Whenever a line in the entries below contains the string "handling", copy that line.
________________
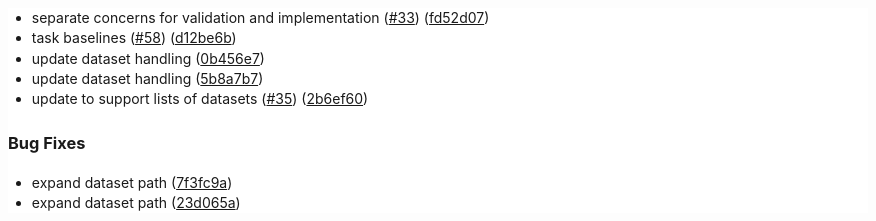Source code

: * separate concerns for validation and implementation ([#33](https://github.com/chanzuckerberg/cz-benchmarks/issues/33)) ([fd52d07](https://github.com/chanzuckerberg/cz-benchmarks/commit/fd52d07efe6979f87c07a49b39f40658c3549c1b))
* task baselines ([#58](https://github.com/chanzuckerberg/cz-benchmarks/issues/58)) ([d12be6b](https://github.com/chanzuckerberg/cz-benchmarks/commit/d12be6b99879a032ce073f8d3c8f2dc5b9d9199f))
* update dataset handling ([0b456e7](https://github.com/chanzuckerberg/cz-benchmarks/commit/0b456e7d09b9b13150b8b7dea14f60562a9049fc))
* update dataset handling ([5b8a7b7](https://github.com/chanzuckerberg/cz-benchmarks/commit/5b8a7b78d93ae9c0e86275ab50f1762a86139dd0))
* update to support lists of datasets ([#35](https://github.com/chanzuckerberg/cz-benchmarks/issues/35)) ([2b6ef60](https://github.com/chanzuckerberg/cz-benchmarks/commit/2b6ef60731f61566db7ebfef6ca7de81e489be4e))


### Bug Fixes

* expand dataset path ([7f3fc9a](https://github.com/chanzuckerberg/cz-benchmarks/commit/7f3fc9a872352ca08cd29c178d0bccde345dc1a5))
* expand dataset path ([23d065a](https://github.com/chanzuckerberg/cz-benchmarks/commit/23d065ad28387eb87d322beddad71f161064df64))
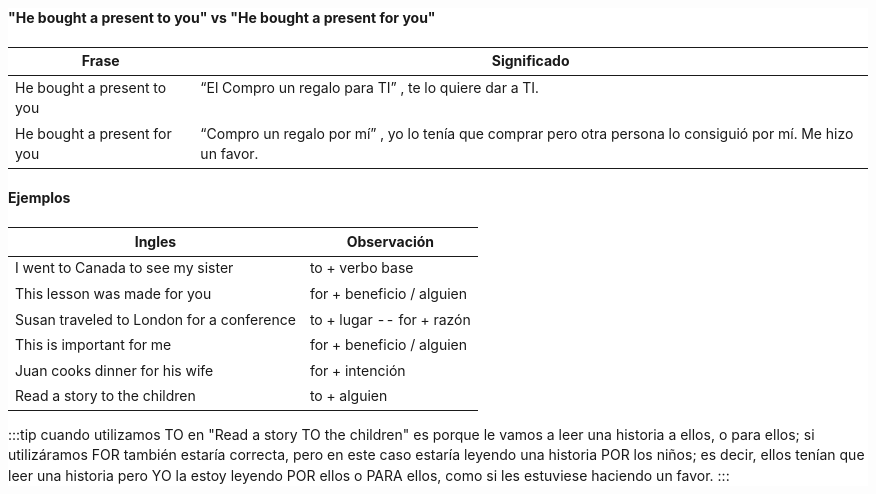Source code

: 
#### "He bought a present to   you" vs "He bought a present for you"


| Frase | Significado |
| - | - |
|He bought a present to   you  | “El Compro un regalo para TI” , te lo quiere dar a TI. |
| He bought a present for you  | “Compro un regalo por mí” , yo lo tenía que comprar pero otra persona lo consiguió por mí. Me hizo un favor.|


#### Ejemplos

| Ingles | Observación |
| - | - |
|  I went to Canada to see my sister    | to + verbo base |
|  This lesson was made for you    | for + beneficio / alguien |
|  Susan traveled to London for a conference    |  to + lugar -- for + razón |
| This is important for me     |  for + beneficio / alguien|
| Juan cooks dinner for his wife      |   for + intención|
| Read a story to the children      |    to + alguien|


:::tip
cuando utilizamos TO en "Read a story TO the children" es porque le vamos a leer una historia a ellos, o para ellos; si utilizáramos FOR también estaría correcta, pero en este caso estaría leyendo una historia POR los niños; es decir, ellos tenían que leer una historia pero YO la estoy leyendo POR ellos o PARA ellos, como si les estuviese haciendo un favor.
:::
________________
Task result -
* update dataset handling ([0b456e7](https://github.com/chanzuckerberg/cz-benchmarks/commit/0b456e7d09b9b13150b8b7dea14f60562a9049fc))
* update dataset handling ([5b8a7b7](https://github.com/chanzuckerberg/cz-benchmarks/commit/5b8a7b78d93ae9c0e86275ab50f1762a86139dd0))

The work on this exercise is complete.